Why AI Models Hallucinate and How to Fix Them

A tab representation of the Pre trained CLIP Vision Transformer

A groundbreaking study to detect and remove hallucinations in AI models

AI assistants based on large language models, like ChatGPT and Gemini, are transforming how millions of people work and live. But their tendency to "hallucinate"—producing confident yet false information— undermines trust, slows adoption, and adds costly oversight, especially in critical sectors like healthcare, law, and finance. We unveil a new method to detect and eliminate hallucinations that can easily be implemented in existing AI tools to increase their reliability and trustworthiness.

Our latest paper accepted at NeurIPS 2025, From Noise to Narrative: Tracing the Origins of Hallucinations in Transformers, introduces a groundbreaking approach to the persistent problem of hallucinations. Instead of treating AI models as "black boxes," we've developed tools to peer inside, identifying and neutralizing the origins of hallucinations deep within the model's internal processing. 

This allows us to prevent false outputs from emerging before they ever reach the end user.

Detecting hallucinations from within

Until now, most AI safety measures have focused on filtering inputs and outputs.

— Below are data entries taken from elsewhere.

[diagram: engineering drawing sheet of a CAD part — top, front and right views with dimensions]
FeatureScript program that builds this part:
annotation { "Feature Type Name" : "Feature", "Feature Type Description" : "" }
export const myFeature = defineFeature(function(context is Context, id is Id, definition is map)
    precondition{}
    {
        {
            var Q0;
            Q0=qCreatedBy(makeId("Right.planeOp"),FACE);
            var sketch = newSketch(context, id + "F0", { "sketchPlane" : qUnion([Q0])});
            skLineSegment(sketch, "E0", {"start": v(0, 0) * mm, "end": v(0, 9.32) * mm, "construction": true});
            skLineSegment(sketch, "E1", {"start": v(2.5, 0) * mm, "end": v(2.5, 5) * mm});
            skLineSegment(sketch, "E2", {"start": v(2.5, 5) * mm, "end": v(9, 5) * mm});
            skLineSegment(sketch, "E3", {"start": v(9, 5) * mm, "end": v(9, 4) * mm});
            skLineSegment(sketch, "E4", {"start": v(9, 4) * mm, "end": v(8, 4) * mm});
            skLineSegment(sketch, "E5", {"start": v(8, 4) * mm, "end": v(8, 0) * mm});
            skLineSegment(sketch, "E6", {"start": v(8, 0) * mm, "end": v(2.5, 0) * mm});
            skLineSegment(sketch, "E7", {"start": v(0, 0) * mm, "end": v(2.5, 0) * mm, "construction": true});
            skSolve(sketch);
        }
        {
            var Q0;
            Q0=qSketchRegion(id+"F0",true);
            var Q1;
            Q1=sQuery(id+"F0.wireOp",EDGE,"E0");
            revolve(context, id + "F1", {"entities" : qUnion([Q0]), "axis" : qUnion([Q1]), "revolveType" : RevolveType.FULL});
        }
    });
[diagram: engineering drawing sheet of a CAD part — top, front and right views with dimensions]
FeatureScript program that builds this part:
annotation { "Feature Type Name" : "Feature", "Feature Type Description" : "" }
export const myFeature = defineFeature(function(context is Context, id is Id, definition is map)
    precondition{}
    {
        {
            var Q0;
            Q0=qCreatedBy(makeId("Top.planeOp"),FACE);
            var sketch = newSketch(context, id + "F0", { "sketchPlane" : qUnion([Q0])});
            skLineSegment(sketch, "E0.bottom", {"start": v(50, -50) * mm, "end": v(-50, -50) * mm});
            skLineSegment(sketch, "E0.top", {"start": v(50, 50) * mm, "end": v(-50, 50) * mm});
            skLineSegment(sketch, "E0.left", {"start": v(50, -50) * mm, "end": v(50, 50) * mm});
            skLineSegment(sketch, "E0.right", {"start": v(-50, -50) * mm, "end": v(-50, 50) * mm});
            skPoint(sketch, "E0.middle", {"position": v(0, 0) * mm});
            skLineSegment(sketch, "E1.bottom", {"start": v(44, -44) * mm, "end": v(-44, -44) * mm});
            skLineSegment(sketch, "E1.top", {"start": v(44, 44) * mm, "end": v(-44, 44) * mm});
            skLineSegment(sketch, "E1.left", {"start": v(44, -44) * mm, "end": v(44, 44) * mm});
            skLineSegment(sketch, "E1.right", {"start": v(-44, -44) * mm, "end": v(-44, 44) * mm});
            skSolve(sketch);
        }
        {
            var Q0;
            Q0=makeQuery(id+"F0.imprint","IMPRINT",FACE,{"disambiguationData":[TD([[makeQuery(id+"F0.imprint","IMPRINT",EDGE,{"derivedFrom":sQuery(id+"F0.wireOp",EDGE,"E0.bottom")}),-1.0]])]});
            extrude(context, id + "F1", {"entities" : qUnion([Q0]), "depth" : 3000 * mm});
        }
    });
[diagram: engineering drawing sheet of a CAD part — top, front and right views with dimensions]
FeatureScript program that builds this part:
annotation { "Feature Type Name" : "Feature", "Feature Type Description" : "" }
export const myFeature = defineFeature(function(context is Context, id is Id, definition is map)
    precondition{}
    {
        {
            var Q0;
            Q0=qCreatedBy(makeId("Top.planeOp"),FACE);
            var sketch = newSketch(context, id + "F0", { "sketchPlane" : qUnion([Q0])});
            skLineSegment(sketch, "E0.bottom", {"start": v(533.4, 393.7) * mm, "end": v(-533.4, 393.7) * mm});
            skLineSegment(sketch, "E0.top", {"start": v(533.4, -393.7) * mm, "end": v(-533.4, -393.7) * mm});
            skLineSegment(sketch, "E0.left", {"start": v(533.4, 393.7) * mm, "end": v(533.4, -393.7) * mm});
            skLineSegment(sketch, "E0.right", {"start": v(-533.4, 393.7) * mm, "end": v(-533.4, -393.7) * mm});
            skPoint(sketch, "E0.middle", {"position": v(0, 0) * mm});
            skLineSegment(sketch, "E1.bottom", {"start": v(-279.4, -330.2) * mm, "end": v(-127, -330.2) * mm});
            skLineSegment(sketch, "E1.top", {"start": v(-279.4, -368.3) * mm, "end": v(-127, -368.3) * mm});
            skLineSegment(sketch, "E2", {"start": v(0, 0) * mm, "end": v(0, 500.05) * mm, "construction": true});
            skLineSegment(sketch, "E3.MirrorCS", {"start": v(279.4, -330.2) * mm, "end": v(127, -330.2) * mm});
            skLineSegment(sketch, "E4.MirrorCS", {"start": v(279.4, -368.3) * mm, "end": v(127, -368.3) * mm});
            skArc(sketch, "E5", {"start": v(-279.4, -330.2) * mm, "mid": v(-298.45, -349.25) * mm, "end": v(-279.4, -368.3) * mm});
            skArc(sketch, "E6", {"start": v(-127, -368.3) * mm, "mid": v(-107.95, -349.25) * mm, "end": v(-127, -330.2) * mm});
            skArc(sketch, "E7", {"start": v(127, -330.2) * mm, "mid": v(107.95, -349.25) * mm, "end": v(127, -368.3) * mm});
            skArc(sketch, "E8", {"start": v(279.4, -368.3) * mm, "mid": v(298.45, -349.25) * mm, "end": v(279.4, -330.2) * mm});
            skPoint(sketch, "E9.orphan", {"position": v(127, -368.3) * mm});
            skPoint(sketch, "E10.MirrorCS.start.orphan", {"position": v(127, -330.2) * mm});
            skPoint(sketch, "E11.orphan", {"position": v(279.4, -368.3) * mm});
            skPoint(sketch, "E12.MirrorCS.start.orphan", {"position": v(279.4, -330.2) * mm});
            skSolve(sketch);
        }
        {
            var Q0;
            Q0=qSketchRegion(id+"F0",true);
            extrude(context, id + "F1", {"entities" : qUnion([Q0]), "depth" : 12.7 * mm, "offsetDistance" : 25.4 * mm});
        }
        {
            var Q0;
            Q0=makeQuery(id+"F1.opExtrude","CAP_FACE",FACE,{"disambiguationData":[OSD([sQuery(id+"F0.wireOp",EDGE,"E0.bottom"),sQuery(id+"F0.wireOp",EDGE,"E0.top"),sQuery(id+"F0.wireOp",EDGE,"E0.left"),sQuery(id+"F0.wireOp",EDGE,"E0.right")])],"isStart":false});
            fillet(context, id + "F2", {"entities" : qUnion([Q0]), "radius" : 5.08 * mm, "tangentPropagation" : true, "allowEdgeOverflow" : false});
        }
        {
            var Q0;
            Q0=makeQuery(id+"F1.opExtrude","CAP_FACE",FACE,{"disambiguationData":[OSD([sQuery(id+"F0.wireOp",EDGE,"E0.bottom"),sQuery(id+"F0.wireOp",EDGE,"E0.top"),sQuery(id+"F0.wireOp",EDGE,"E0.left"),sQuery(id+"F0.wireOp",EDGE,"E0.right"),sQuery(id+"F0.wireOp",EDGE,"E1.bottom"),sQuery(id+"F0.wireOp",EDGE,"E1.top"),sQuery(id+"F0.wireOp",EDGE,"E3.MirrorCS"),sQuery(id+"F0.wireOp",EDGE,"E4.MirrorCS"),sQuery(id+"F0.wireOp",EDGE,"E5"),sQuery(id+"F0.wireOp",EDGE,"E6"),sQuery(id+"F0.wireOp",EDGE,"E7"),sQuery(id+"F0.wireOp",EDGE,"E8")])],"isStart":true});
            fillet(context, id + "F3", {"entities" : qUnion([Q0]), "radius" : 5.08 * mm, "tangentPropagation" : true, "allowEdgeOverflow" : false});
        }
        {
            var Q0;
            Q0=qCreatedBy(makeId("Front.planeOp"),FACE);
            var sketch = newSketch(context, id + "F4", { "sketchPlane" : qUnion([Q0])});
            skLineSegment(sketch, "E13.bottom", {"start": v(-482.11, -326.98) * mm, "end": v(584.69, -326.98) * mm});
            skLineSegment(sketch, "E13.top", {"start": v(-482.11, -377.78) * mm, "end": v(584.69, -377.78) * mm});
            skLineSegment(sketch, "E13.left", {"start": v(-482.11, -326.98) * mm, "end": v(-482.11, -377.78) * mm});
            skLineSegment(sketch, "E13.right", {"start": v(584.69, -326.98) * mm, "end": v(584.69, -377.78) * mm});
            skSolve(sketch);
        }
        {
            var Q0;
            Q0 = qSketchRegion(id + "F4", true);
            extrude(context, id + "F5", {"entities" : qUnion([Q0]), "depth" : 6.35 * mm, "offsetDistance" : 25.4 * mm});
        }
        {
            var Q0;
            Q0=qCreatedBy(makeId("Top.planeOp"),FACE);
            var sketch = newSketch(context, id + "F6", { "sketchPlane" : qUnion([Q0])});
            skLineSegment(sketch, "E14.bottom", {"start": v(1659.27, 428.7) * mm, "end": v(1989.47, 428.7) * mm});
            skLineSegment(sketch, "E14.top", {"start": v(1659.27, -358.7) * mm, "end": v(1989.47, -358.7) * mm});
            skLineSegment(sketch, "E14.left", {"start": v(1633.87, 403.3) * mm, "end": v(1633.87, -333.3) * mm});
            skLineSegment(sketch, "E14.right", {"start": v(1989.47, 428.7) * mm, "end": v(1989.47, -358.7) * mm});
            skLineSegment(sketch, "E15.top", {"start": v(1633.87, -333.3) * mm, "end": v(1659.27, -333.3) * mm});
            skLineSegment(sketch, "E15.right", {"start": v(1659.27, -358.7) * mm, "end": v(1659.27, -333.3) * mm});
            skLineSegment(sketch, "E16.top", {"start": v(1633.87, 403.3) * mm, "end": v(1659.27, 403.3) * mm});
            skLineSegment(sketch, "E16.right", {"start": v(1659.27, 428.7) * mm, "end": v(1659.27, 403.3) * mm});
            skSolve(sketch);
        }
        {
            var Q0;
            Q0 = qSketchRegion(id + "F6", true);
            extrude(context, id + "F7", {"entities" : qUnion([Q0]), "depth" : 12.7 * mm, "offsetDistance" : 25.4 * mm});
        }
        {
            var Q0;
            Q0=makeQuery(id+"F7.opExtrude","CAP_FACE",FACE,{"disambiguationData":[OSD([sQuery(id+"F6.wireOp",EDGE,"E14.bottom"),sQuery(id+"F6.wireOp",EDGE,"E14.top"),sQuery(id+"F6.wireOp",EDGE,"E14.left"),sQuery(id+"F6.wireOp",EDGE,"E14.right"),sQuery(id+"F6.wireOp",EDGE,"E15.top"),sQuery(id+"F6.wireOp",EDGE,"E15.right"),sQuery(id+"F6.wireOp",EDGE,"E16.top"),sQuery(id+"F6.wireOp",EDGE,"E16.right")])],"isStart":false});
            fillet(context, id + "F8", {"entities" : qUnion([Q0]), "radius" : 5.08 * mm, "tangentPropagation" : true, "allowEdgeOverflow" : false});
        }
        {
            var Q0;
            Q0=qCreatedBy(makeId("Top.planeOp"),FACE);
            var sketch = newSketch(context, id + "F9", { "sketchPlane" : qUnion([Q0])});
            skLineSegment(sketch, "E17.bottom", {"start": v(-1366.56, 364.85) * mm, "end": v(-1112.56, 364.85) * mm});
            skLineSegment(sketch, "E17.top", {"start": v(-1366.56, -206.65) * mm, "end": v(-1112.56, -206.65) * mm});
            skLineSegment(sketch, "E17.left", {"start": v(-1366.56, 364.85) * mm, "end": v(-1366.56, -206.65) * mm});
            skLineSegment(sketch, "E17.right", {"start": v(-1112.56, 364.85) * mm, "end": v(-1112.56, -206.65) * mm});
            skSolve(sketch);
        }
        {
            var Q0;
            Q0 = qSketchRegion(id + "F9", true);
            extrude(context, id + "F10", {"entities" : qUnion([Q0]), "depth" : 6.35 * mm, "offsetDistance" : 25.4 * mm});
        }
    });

While important, this "black box" approach fails to address the root cause of hallucinations, which often stem from the model's internal reasoning. 

Imagine trying to fix a faulty engine by only checking the fuel and exhaust: you would miss the internal mechanics causing the problem. Our research reveals that many harmful behaviors, including hallucinations, arise from these hidden internal layers.

Our novel tactic involves observing what happens when we feed an AI model progressively degraded, nearly meaningless inputs — noise. Surprisingly, instead of "giving up," the model activates an increasing number of internal "concept units," essentially inventing more internal structure and meaning to compensate for the lack of coherent input. 

This suggests that AI models have internal "leanings" or strong priors that can lead them to construct meaning even when there's no real signal, like a human “seeing” familiar shapes in clouds.

Here are some concepts that the LLM imagines in pure noise inputs:

Suppressing hallucinations in real-time

Crucially, these hallucination-prone activations tend to emerge in the middle layers of the transformer, becoming a fertile ground for "conceptual wandering" when the input is unclear. By monitoring these internal concept activations, we can predict whether a model is about to hallucinate even before it generates an output.

Beyond mere observation, we have designed experiments that causally intervene in the model's internal processing. By surgically identifying and suppressing specific "culprit" concept activations in the middle layers, we demonstrated that we can significantly reduce hallucinated content and improve correctness. 

This is akin to muting an off-key voice in a choir to restore harmony.

Ready for deployment

This breakthrough opens the door to real-time mitigation of hallucinations: we can now design AI models that can monitor their own internal processes, detect the precursors to a hallucination, and dynamically course-correct before the false information is ever formed. 

This method can also be extended to address other critical AI failure modes, including systematic biases and hijacking attempts.

With our method, organizations designing LLM-powered products and services can build more reliable, trustworthy AI systems, accelerating the safe and widespread adoption of AI across all industries to unlock its immense potential to drive innovation and solve complex challenges.